Exercise 1: Translate this sentence from the article on fiduciary fees into Spanish: "A bundled fiduciary fee is a unitary charge for a package of services, including investment advisory costs, trustee commissions, and tax return preparation fees."
Exercise 2: Quote word for word the stretch of the article on fiduciary fees from "After years of" through "estate or trust.".

OUR THOUGHTS ON:

Proposed Regulations to Require Unbundling of Fiduciary Fees

Tax

By Michael Darpino

After years of delay, the IRS has issued new proposed regulations regarding the deductibility of fiduciary fees under Section 67(e). Banks and trustees may need to reorganize how they do business in order to facilitate compliance with upcoming requirements.

As a general rule, estates and non-grantor trusts may claim miscellaneous itemized deductions only to the extent they exceed two percent of the entity’s adjusted gross income. An exception provides that costs are deductible in full if (1) they are paid or incurred in connection with the administration of an estate or trust and (2) they would not have been incurred if the property were not held in such estate or trust.

An area of uncertainty has arisen due to the fact that many fiduciaries charge bundled fees for their services. A bundled fiduciary fee is a unitary charge for a package of services, including investment advisory costs, trustee commissions, and tax return preparation fees. If itemized separately, some of these fees would be fully deductible under the exception, while others would be subject to the two-percent floor.

Dataset rows:
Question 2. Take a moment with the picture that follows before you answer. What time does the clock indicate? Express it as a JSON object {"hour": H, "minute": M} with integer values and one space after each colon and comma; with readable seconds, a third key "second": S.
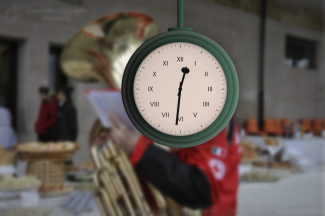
{"hour": 12, "minute": 31}
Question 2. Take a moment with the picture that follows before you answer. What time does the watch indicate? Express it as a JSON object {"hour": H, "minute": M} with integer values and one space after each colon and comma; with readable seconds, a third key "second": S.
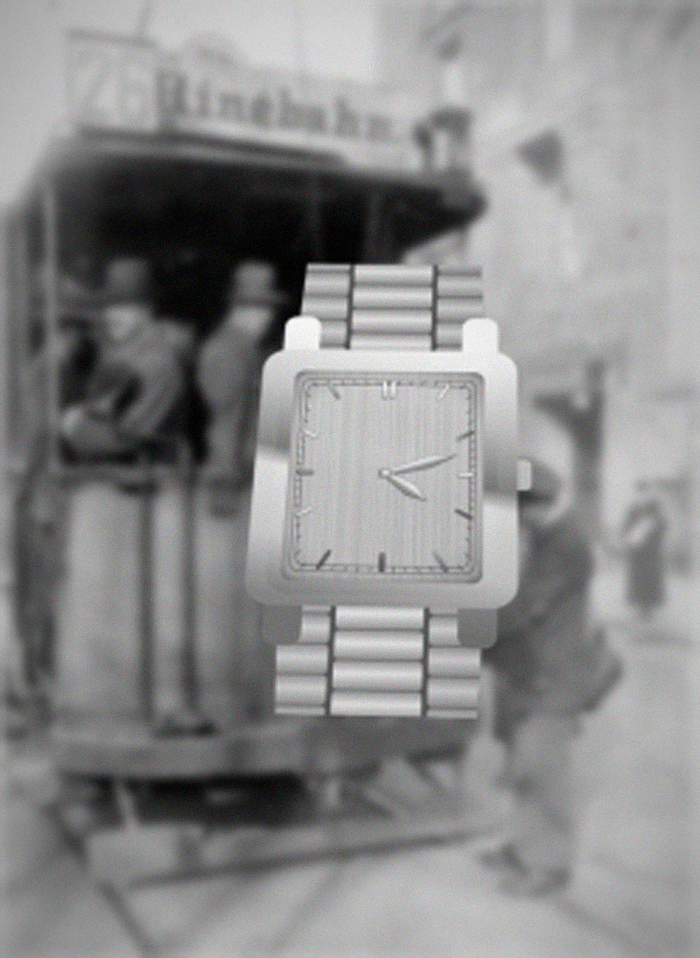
{"hour": 4, "minute": 12}
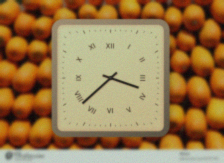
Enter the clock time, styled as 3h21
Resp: 3h38
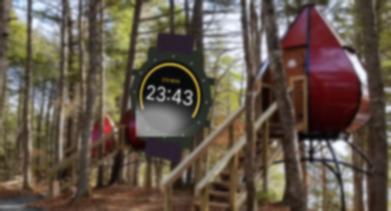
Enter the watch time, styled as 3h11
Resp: 23h43
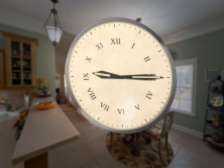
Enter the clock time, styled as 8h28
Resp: 9h15
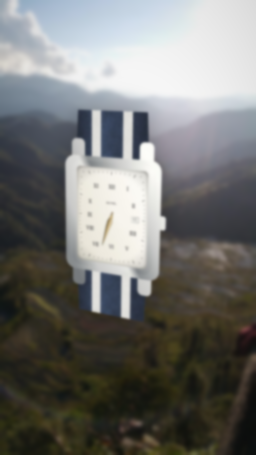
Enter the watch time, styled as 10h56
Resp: 6h33
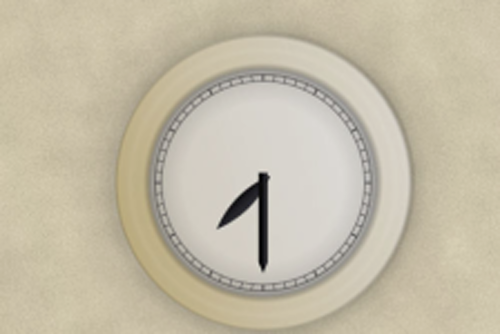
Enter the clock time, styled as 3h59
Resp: 7h30
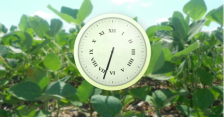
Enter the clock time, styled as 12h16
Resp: 6h33
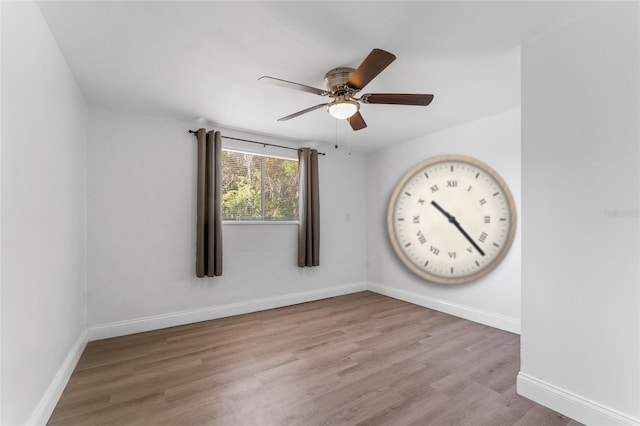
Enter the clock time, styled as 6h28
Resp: 10h23
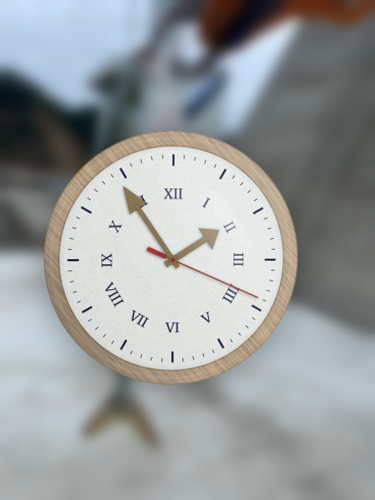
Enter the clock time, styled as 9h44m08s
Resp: 1h54m19s
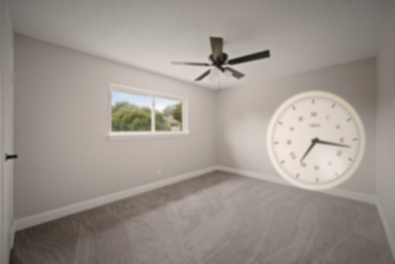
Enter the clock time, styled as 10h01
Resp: 7h17
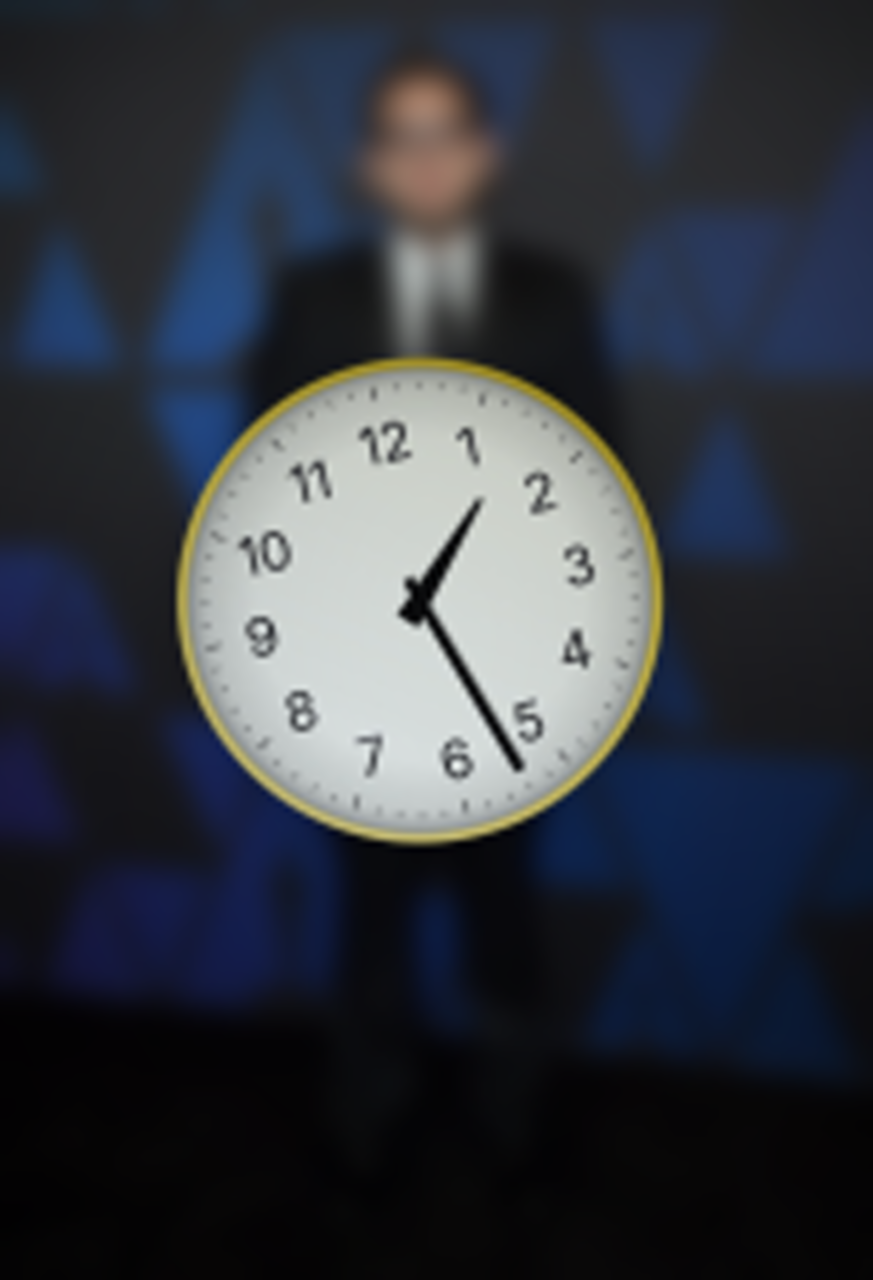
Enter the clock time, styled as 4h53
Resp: 1h27
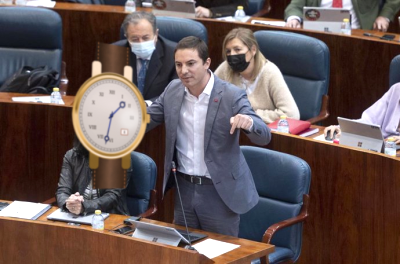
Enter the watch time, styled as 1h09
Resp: 1h32
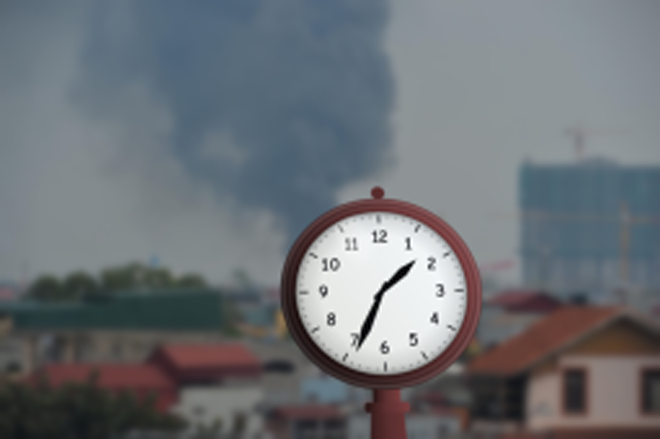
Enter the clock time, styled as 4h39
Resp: 1h34
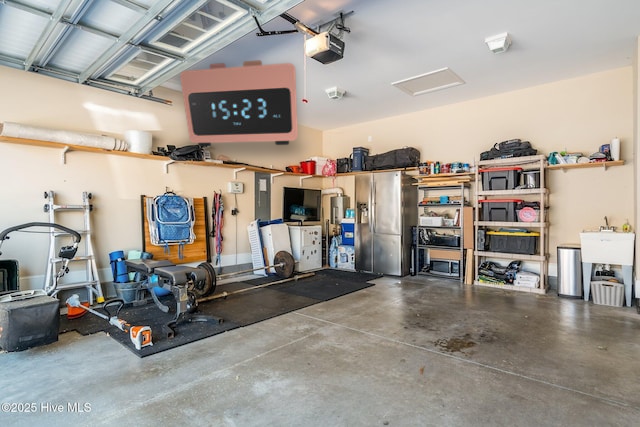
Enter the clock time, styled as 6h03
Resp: 15h23
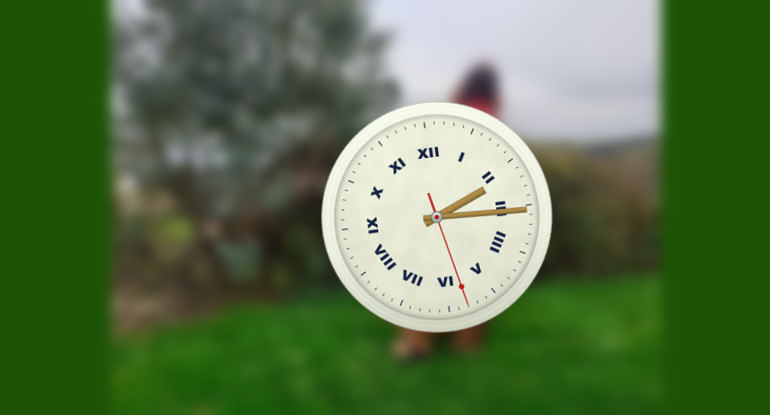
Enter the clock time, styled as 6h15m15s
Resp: 2h15m28s
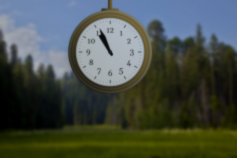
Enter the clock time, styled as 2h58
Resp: 10h56
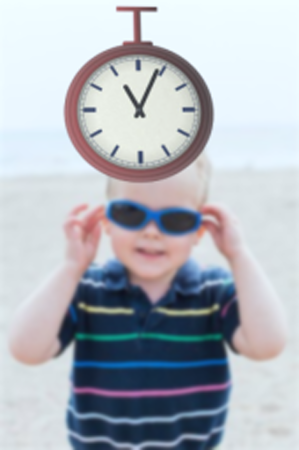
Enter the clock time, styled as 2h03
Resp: 11h04
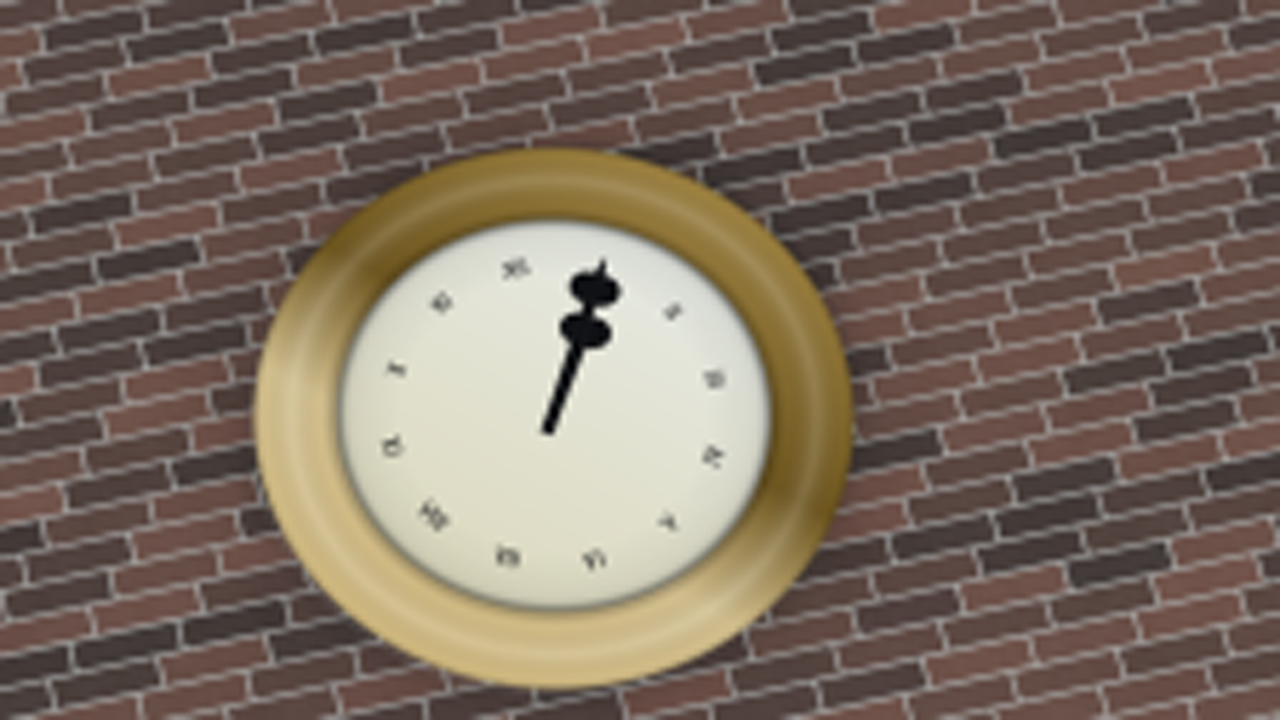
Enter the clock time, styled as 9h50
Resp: 1h05
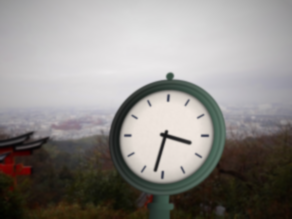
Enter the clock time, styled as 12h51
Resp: 3h32
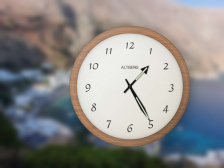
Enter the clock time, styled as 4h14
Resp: 1h25
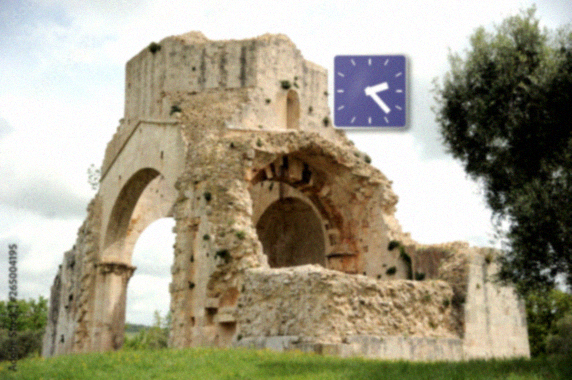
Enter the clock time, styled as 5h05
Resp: 2h23
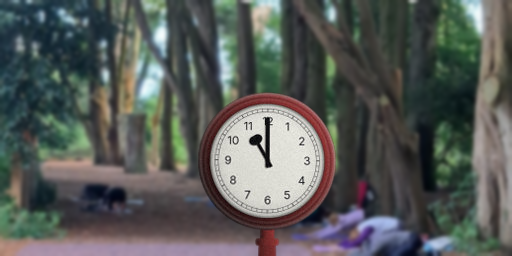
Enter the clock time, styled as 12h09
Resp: 11h00
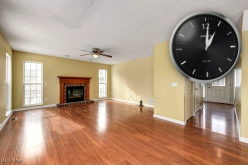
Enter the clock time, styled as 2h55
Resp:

Complete answer 1: Una comisión fiduciaria agrupada es un cargo único por un paquete de servicios, que incluye costos de asesoría de inversiones, comisiones del fideicomisario y honorarios por la preparación de declaraciones de impuestos.

Complete answer 2:
After years of delay, the IRS has issued new proposed regulations regarding the deductibility of fiduciary fees under Section 67(e). Banks and trustees may need to reorganize how they do business in order to facilitate compliance with upcoming requirements.

As a general rule, estates and non-grantor trusts may claim miscellaneous itemized deductions only to the extent they exceed two percent of the entity’s adjusted gross income. An exception provides that costs are deductible in full if (1) they are paid or incurred in connection with the administration of an estate or trust and (2) they would not have been incurred if the property were not held in such estate or trust.